New UCLA Research Reveals Why Sleeping is So Important – NBC Southern California

The study, released in the journal Science Advances, noted that the sharp shift in sleep function is “exceptional considered that this shift likely signals a profound shift in the function of sleep and the behavior of sleep procedures.”

The research study was co-authored by Junyu Cao, who conducted research in Savages lab and is now an assistant teacher at the University of Texas at Austin; Alexander Herman, an assistant professor of psychiatry at the University of Minnesota, Twin Cities; and Geoffrey West, a physicist who is the Shannan Distinguished Professor at the Santa Fe Institute.

A dramatic change in the purpose of sleep occurs when kids are about 2 1/2 years of ages– a time when sleeps primary function changes from brain-building to brain repair and maintenance, according to a study launched Friday by scientists at UCLA.

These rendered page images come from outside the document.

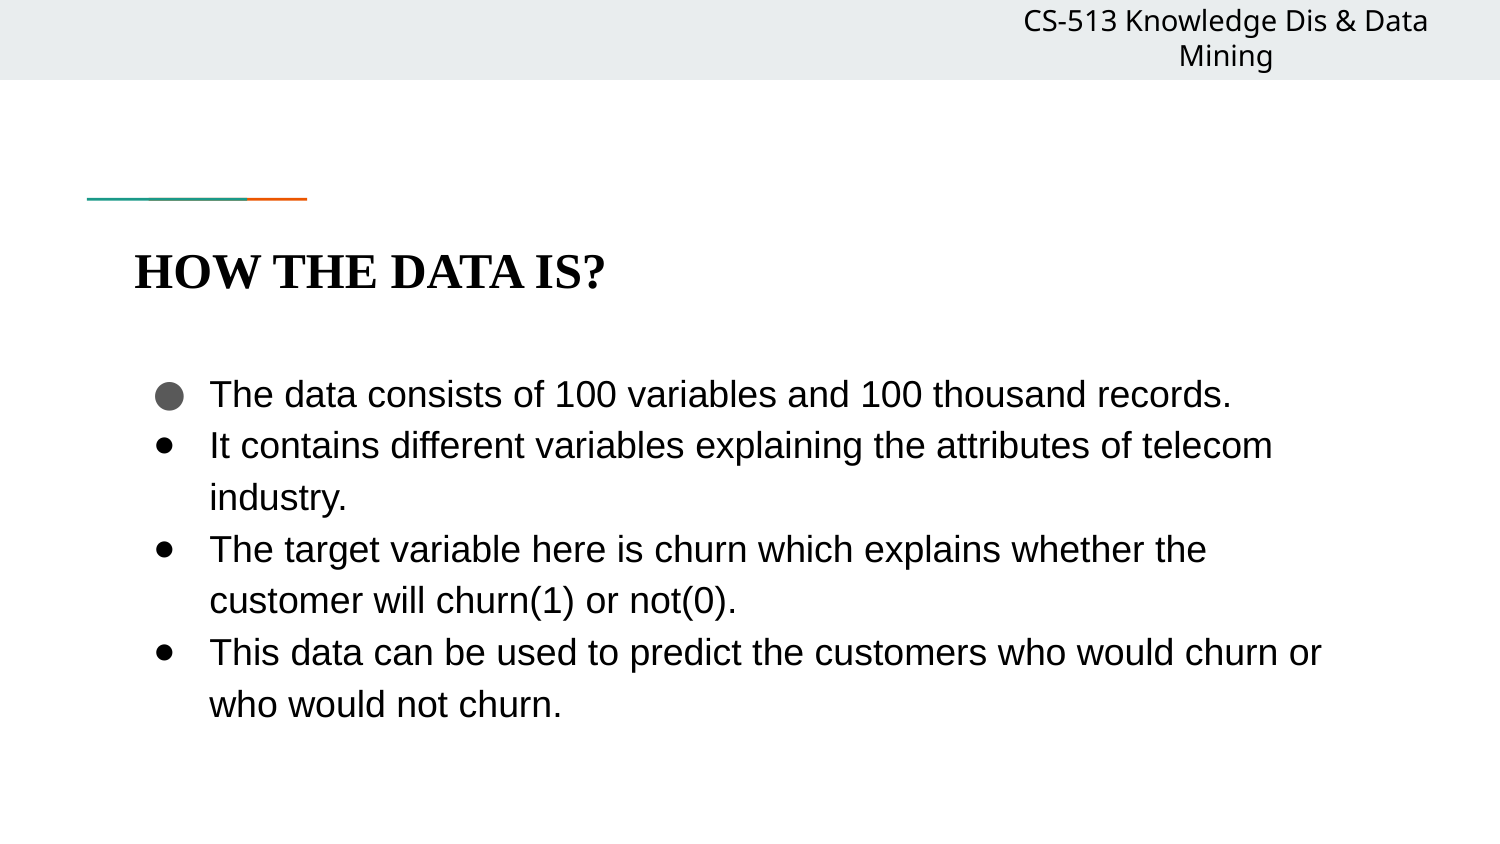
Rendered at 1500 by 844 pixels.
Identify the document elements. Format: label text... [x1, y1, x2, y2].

list The data consists of 100 variables and 100 thousand records. It contains different variables explaining the attributes of telecom industry. The target variable here is churn which explains whether the customer will churn(1) or not(0). This data can be used to predict the customers who would churn or who would not churn. [119, 347, 1381, 719]
title HOW THE DATA IS? [119, 223, 1381, 311]
text_box CS-513 Knowledge Dis & Data Mining [960, 0, 1493, 76]
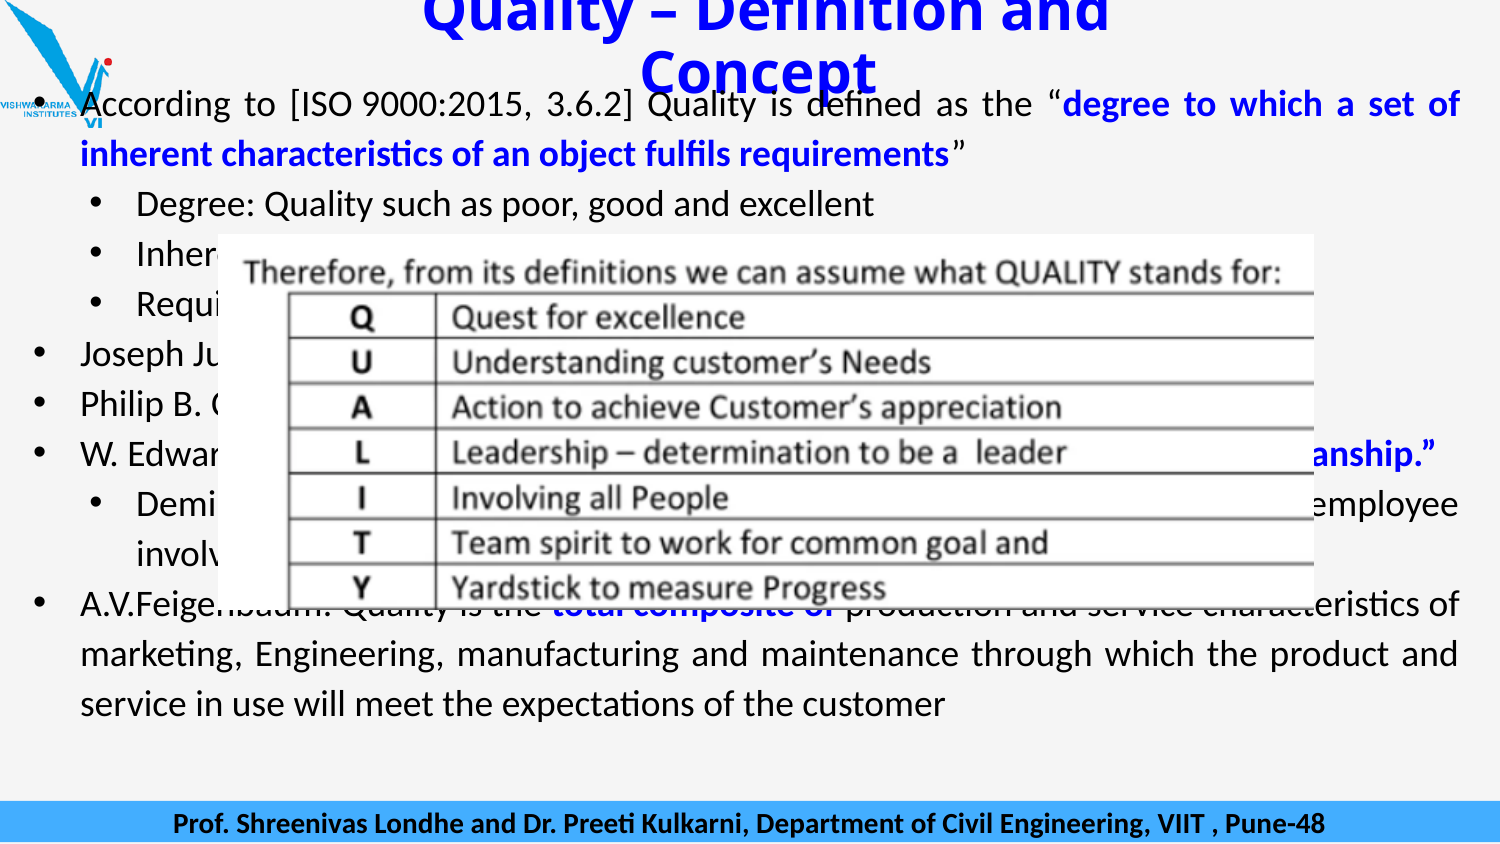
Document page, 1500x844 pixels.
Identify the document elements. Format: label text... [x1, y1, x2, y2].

title Quality – Definition and Concept [350, 0, 1182, 66]
text_box According to [ISO 9000:2015, 3.6.2] Quality is defined as the “degree to which a set of inherent characteristics of an object fulfils requirements” Degree: Quality such as poor, good and excellent Inherent: Permanent attribute Requirement: Need based or expectation Joseph Juran (Quality Guru) : “Quality is fitness for use.” Philip B. Crosby (Quality Guru): “Quality is conformance to requirements.” W. Edwards Deming (Father of Quality Management): “Quality is pride of workmanship.” Deming focused on continuous improvement and quality through employee involvement and process control. A.V.Feigenbaum: Quality is the total composite of production and service characteristics of marketing, Engineering, manufacturing and maintenance through which the product and service in use will meet the expectations of the customer [18, 66, 1476, 800]
text_box Prof. Shreenivas Londhe and Dr. Preeti Kulkarni, Department of Civil Engineering, VIIT , Pune-48 [0, 800, 1500, 843]
picture [0, 0, 119, 135]
picture [218, 234, 1314, 610]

Poe noted that a persistent lack of sleep likely adds to long-lasting health issues such as dementia and other cognitive conditions, and advised people to go to bed when they begin to feel exhausted.

Researchers, who used information from more than 60 sleep studies including humans and other mammals, discovered that all types experienced a significant decrease in REM sleep when they reached the human developmental equivalent of about 2 1/2 years of age.

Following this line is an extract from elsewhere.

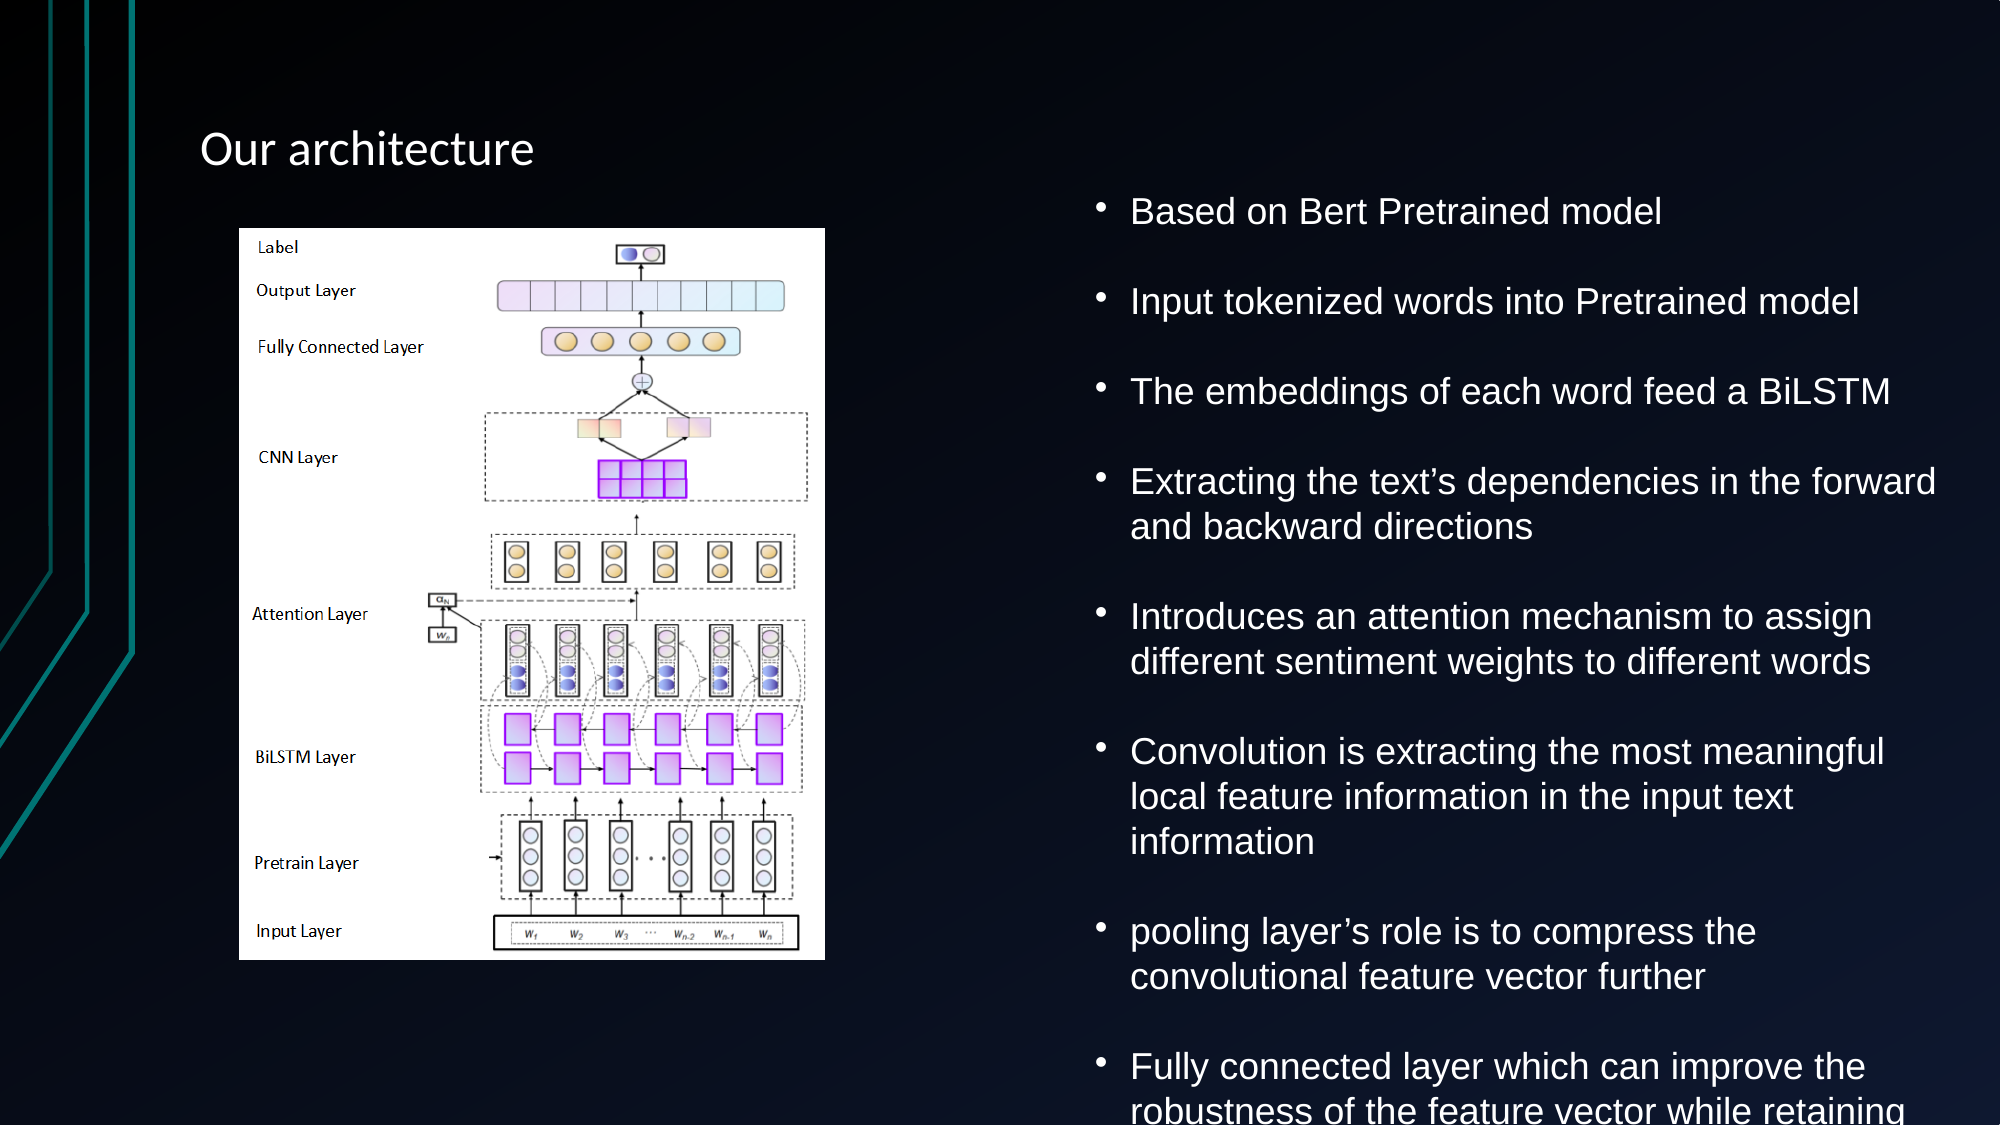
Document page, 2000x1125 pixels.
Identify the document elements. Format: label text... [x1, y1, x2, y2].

text_box Our architecture [199, 45, 1900, 246]
picture [238, 227, 826, 961]
text_box Based on Bert Pretrained model Input tokenized words into Pretrained model The embeddings of each word feed a BiLSTM Extracting the text’s dependencies in the forward and backward directions Introduces an attention mechanism to assign different sentiment weights to different words Convolution is extracting the most meaningful local feature information in the input text information pooling layer’s role is to compress the convolutional feature vector further Fully connected layer which can improve the robustness of the feature vector while retaining important features as much as possible [1079, 179, 1980, 1119]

Babies spend about 50% of their bedtime in REM sleep, with that number being up to about 25% by the age of 10 and continuing to reduce with age. Grownups who are older than 50 invest about 15% of their time asleep in REM, according to scientists.

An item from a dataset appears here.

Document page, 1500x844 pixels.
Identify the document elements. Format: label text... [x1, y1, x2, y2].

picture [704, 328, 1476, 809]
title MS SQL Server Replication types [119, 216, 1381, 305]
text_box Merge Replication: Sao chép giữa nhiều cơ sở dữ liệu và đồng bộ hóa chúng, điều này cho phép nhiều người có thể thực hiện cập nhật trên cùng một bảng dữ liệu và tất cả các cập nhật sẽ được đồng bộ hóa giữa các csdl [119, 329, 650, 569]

” Sleep is as crucial as food,” Poe stated. “And its amazing how well sleep matches the requirements of our nervous system. While we sleep, our brains are not resting.”

The transition at about age 2 1/2 represents changes in brain development, according to researchers, who state that sleep then assists fix a specific amount of neurological damage suffered during waking hours, and essentially declutter the brain.

” Sleep is as important as food,” Poe said. While we sleep, our brains are not resting.”

Almost all of the brain repair occurs throughout sleep, according to the studys senior author, Van Savage, a UCLA teacher of ecology and evolutionary biology and of computational medicine.

” I was shocked how huge a change this is over a short duration of time, which this switch happens when were so young,” Savage said. “Its a transition that is comparable to when water adheres ice.”

The National Science Foundation and the Eugene and Clare Thaw Charitable Trust helped to money the study.

” Dont wake children up throughout REM (quick eye movement) sleep. Important work is being done in their brains as they sleep,” stated Gina Poe, the senior research study author and a UCLA teacher of integrative biology and physiology who has conducted sleep research for more than three years.